As a first step, it would be very stimulating to identify the empirical and explanatory work of a genuinely innovative social scientist like James Scott, and do a careful, reflective, and serious investigation of the definition of research problem, the research methods which were used, the central theoretical or explanatory ideas which were introduced, and the overall trajectory and development of this thinker's thought.
Scott's key ideas include moral economy, hidden transcripts, Zomia, weapons of the weak, seeing like a state, and the social reality of anarchism. And Scott attempts to explain social phenomena as diverse as peasant rebellion, resistance to agricultural modernization, the ways in which English novelists represent class conflict, the strategies of the state and its elusive opponents in southeast Asia, and many other topics of rural society. Many of Scott's narratives can be analyzed in terms of the discovery of novel social mechanisms, strategies of resistance and domination, and embodied large social forces like taxation and conscription. Scott's social worlds are populated by real social actors engaged in concrete social mechanisms and processes which can be known through research. Scott is a realist, but realist in his own terms: he discovers real social relations, social mechanisms and processes, and modes of social change at the local level and the national level and he puts substantial empirical detail on these things. His way of thinking about peasant society is relational--he pays close attention to the relationships that exist within a village, across lines of property and kinship, in cooperation towards collective action. He gives a role to the important powers of the state, but always with an understanding that the power of the state must be conveyed through a set of capillaries of agents in positions extending down to the village level. And in fact, his treatment in anarchy and seeing like a state is a summing up of many of the mechanisms of control and supervision which traditional states have used to control rural populations. (Scott's work has been discussed frequently in earlier posts.)
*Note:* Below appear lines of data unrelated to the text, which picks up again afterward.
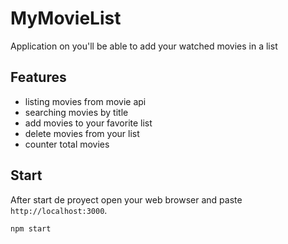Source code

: # MyMovieList
Application on you'll be able to add your watched movies in a list

## Features
- listing movies from movie api
- searching movies by title
- add movies to your favorite list
- delete movies from your list
- counter total movies

## Start
After start de proyect open your web browser and paste `http://localhost:3000`.

    npm start

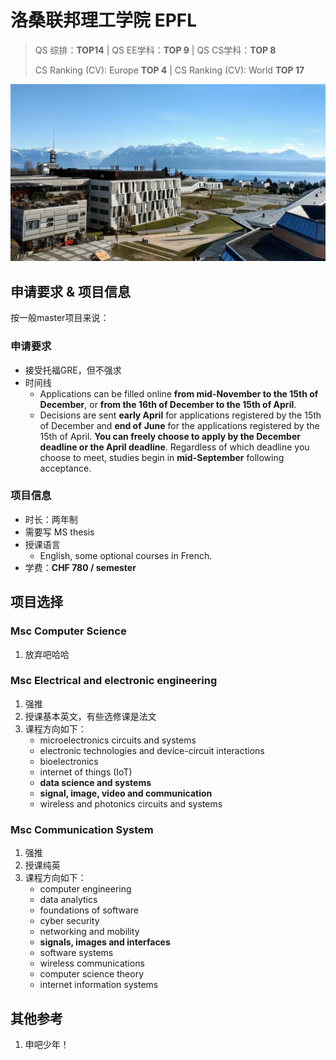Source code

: # 洛桑联邦理工学院 EPFL

> QS 综排：**TOP14**	|	QS EE学科：**TOP 9**	|	QS CS学科：**TOP 8**
>
> CS Ranking (CV): Europe **TOP 4**	|	CS Ranking (CV): World **TOP 17**

![EPFL](img/epfl2.jpg)

## 申请要求 & 项目信息

按一般master项目来说：

### 申请要求

+ 接受托福GRE，但不强求
+ 时间线
  + Applications can be filled online **from mid-November to the 15th of December**, or **from the 16th of December to the 15th of April**.
  + Decisions are sent **early April** for applications registered by the 15th of December and **end of** **June** for the applications registered by the 15th of April. **You can freely choose to apply by the December deadline or the April deadline**. Regardless of which deadline you choose to meet, studies begin in **mid-September** following acceptance.

### 项目信息

+ 时长：两年制
+ 需要写 MS thesis
+ 授课语言
  + English, some optional courses in French.
+ 学费：**CHF 780 / semester**

## 项目选择

### **Msc Computer Science** 

1. 放弃吧哈哈

### **Msc Electrical and electronic engineering**

1. 强推
2. 授课基本英文，有些选修课是法文
3. 课程方向如下：
   + microelectronics circuits and systems
   + electronic technologies and device-circuit interactions
   + bioelectronics
   + internet of things (IoT)
   + **data science and systems**
   + **signal, image, video and communication**
   + wireless and photonics circuits and systems

### **Msc Communication System**

1. 强推
2. 授课纯英
3. 课程方向如下：
   + computer engineering
   + data analytics
   + foundations of software
   + cyber security
   + networking and mobility
   + **signals, images and interfaces**
   + software systems
   + wireless communications
   + computer science theory
   + internet information systems

## 其他参考

1. 申吧少年！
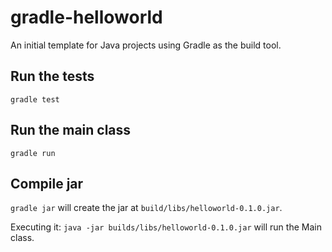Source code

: # gradle-helloworld
An initial template for Java projects using Gradle as the build tool.

## Run the tests
`gradle test`

## Run the main class
`gradle run`

## Compile jar
`gradle jar` will create the jar at `build/libs/helloworld-0.1.0.jar`. 

Executing it: `java -jar builds/libs/helloworld-0.1.0.jar` will run the Main class.

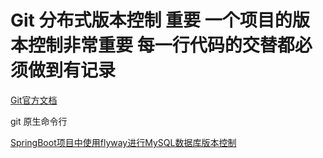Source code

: # Git 分布式版本控制 重要 一个项目的版本控制非常重要 每一行代码的交替都必须做到有记录
[Git官方文档](https://git-scm.com/book/zh/v2/%E8%B5%B7%E6%AD%A5-Git-%E5%9F%BA%E7%A1%80)

git 原生命令行

[SpringBoot项目中使用flyway进行MySQL数据库版本控制](https://juejin.im/post/5d2ecf30f265da1b8333c327)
In fact, I could imagine a series of carefully chosen case studies of innovative, insightful social researchers who have changed the terms of debate and understanding in a particular field. Other examples might include researchers such as Robert Putnam, Robert Axelrod, Charles Tilly, Michael Mann, Clifford Geertz, Albert Soboul, Simon Schama, Bin Wong, Robert Darnton, and Benedict Anderson.
Studies like these would have the potential for significantly broadening the terms of discussion and debate within the field of CR and help it engage more deeply with social scientists in several disciplines. This kind of inquiry might help open up some of the blind spots as well. These kinds of discussions might give greater importance to processes leading to the social construction of the self, greater awareness of the heterogeneity of social processes, and a bit more openness to philosophical ideas outside the corpus. No philosophy can proceed solely on the basis of its own premises; interaction with the practices of innovative scientists can significantly broaden the approach in a positive way.